> Stored items

◇ ◇ ◇ ◇ ◇

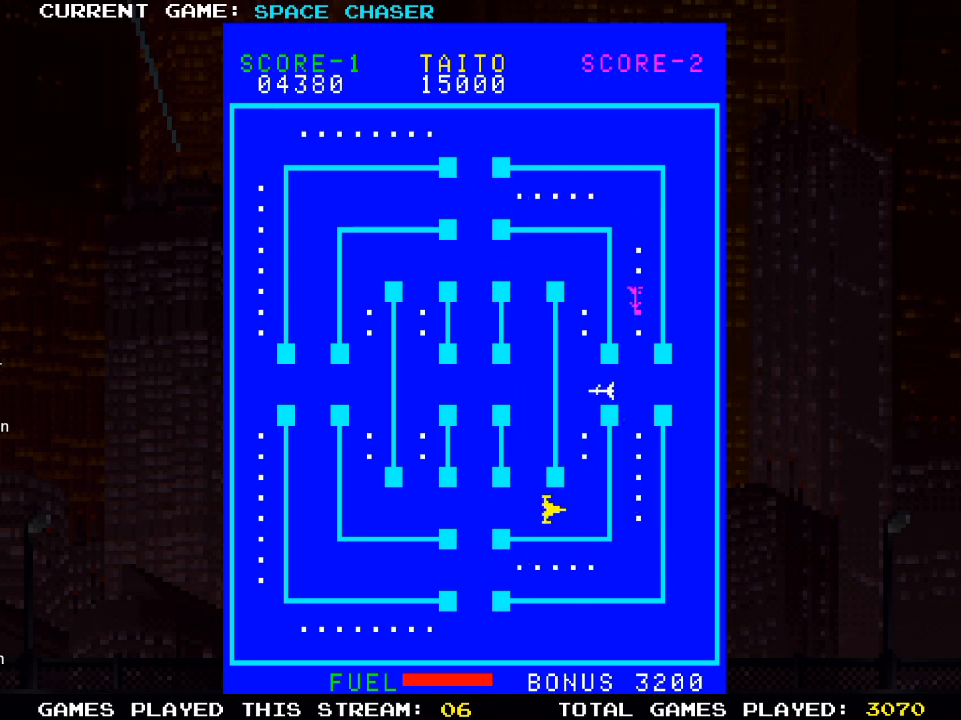
{"buttons": ["DPAD_LEFT"], "left_stick": "center", "right_stick": "center", "events": [[33, "DPAD_UP", "up"], [200, "DPAD_LEFT", "down"], [467, "DPAD_LEFT", "up"], [483, "DPAD_LEFT", "down"]]}
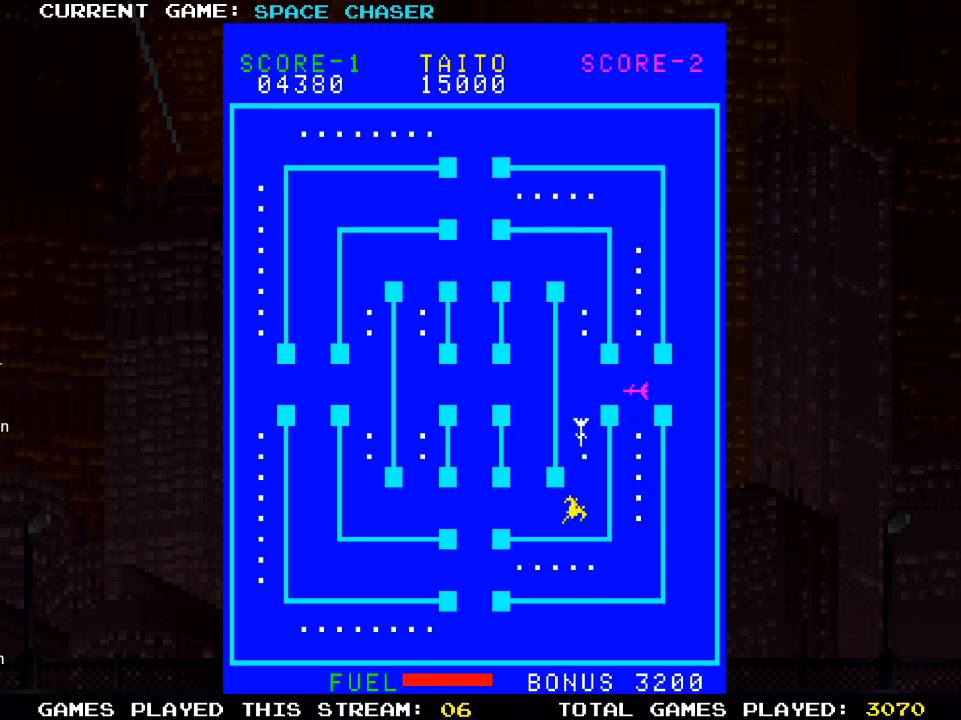
{"buttons": ["SQUARE", "DPAD_LEFT"], "left_stick": "center", "right_stick": "center", "events": [[450, "SQUARE", "down"]]}
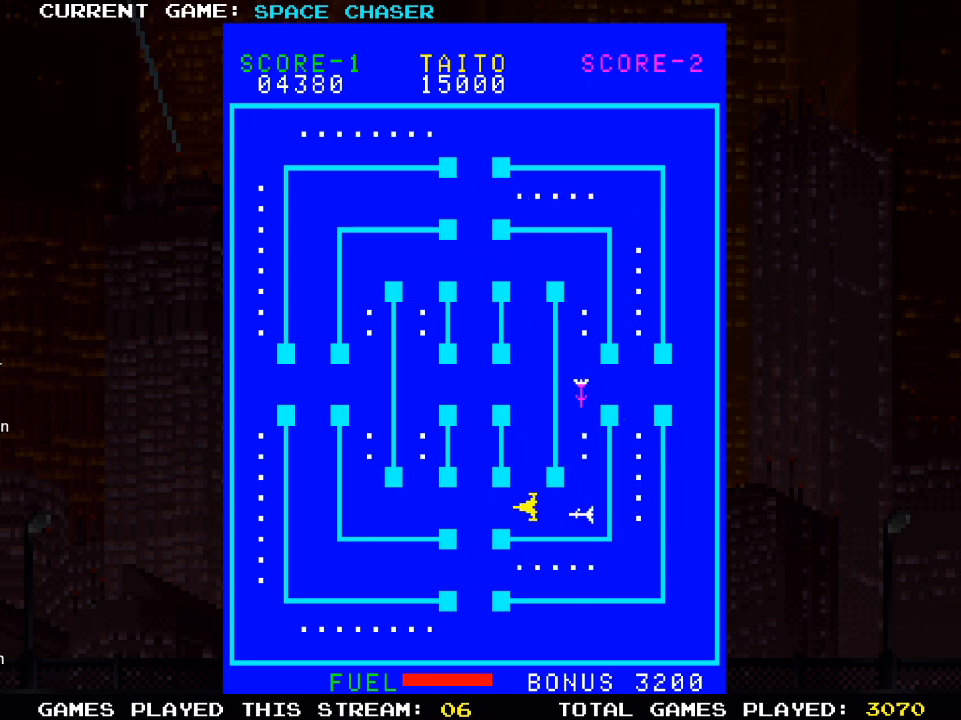
{"buttons": ["SQUARE", "DPAD_UP"], "left_stick": "center", "right_stick": "center", "events": [[417, "DPAD_LEFT", "up"], [433, "DPAD_UP", "down"]]}
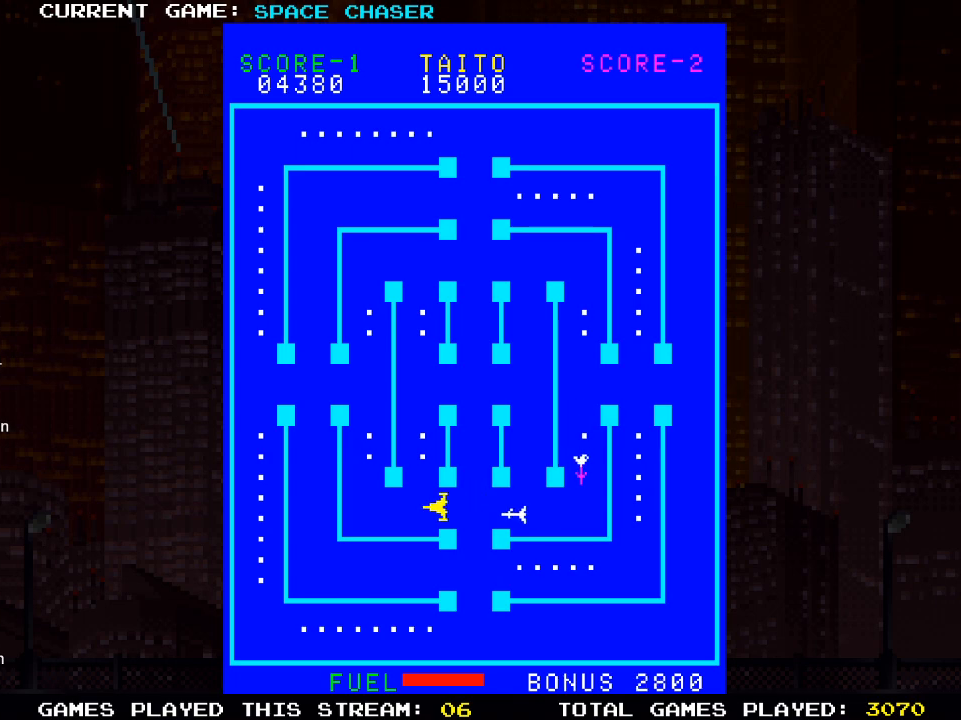
{"buttons": ["SQUARE", "DPAD_UP"], "left_stick": "center", "right_stick": "center", "events": []}
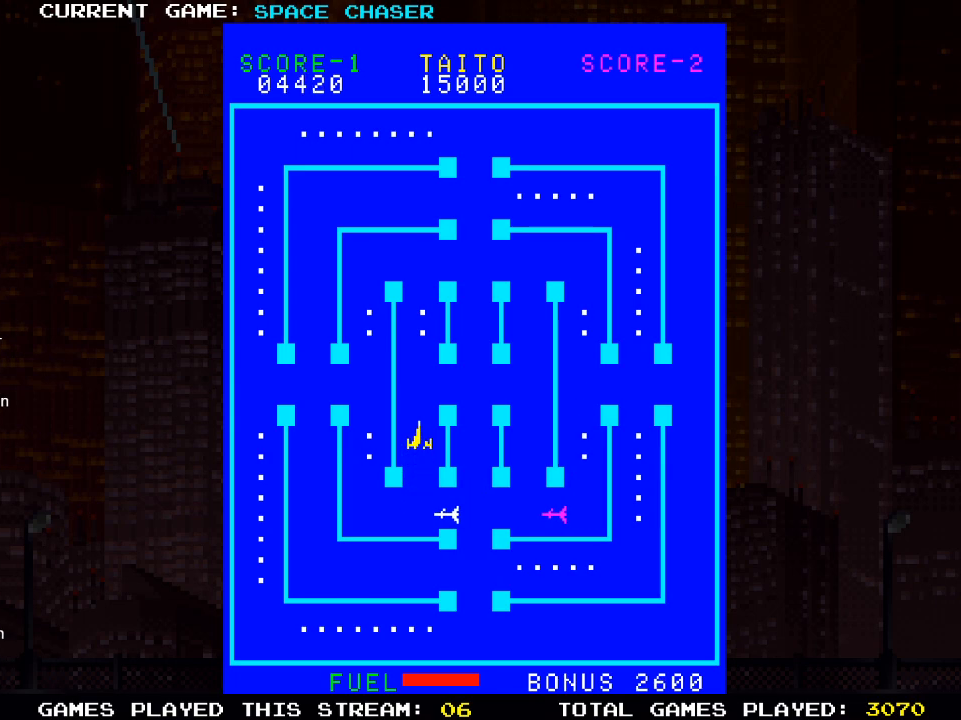
{"buttons": ["SQUARE", "DPAD_UP"], "left_stick": "center", "right_stick": "center", "events": []}
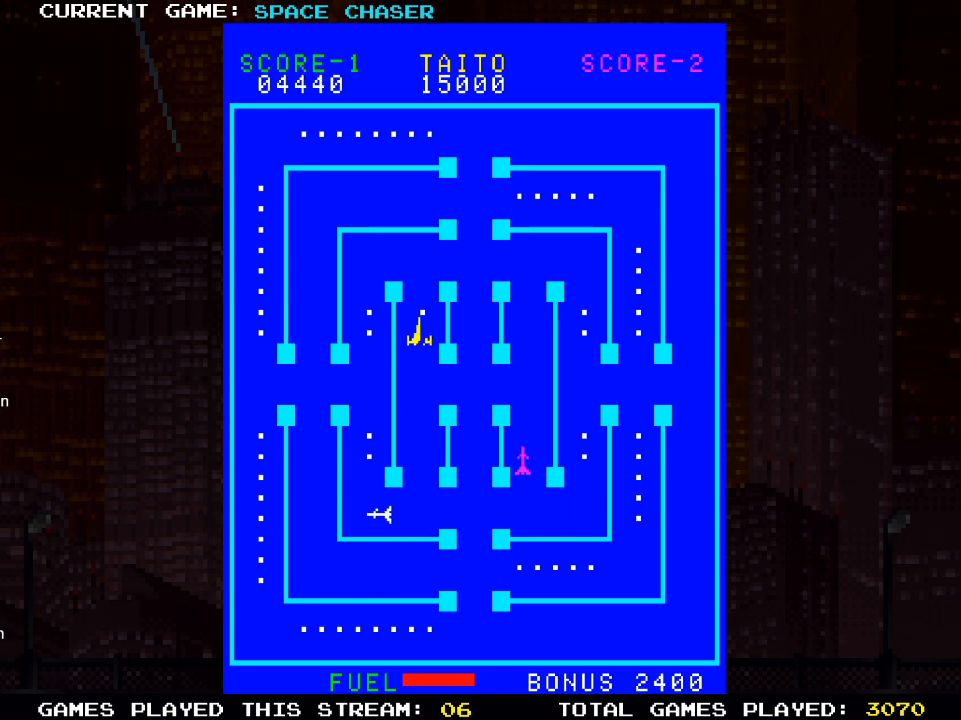
{"buttons": ["DPAD_RIGHT"], "left_stick": "center", "right_stick": "center", "events": [[17, "SQUARE", "up"], [233, "DPAD_UP", "up"], [250, "DPAD_RIGHT", "down"]]}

◇ ◇ ◇ ◇ ◇

Return every entry above exactly as written, with no pictures included.

> Exercise solution
{"buttons": ["DPAD_LEFT"], "left_stick": "center", "right_stick": "center", "events": [[33, "DPAD_UP", "up"], [200, "DPAD_LEFT", "down"], [467, "DPAD_LEFT", "up"], [483, "DPAD_LEFT", "down"]]}
{"buttons": ["SQUARE", "DPAD_LEFT"], "left_stick": "center", "right_stick": "center", "events": [[450, "SQUARE", "down"]]}
{"buttons": ["SQUARE", "DPAD_UP"], "left_stick": "center", "right_stick": "center", "events": [[417, "DPAD_LEFT", "up"], [433, "DPAD_UP", "down"]]}
{"buttons": ["SQUARE", "DPAD_UP"], "left_stick": "center", "right_stick": "center", "events": []}
{"buttons": ["SQUARE", "DPAD_UP"], "left_stick": "center", "right_stick": "center", "events": []}
{"buttons": ["DPAD_RIGHT"], "left_stick": "center", "right_stick": "center", "events": [[17, "SQUARE", "up"], [233, "DPAD_UP", "up"], [250, "DPAD_RIGHT", "down"]]}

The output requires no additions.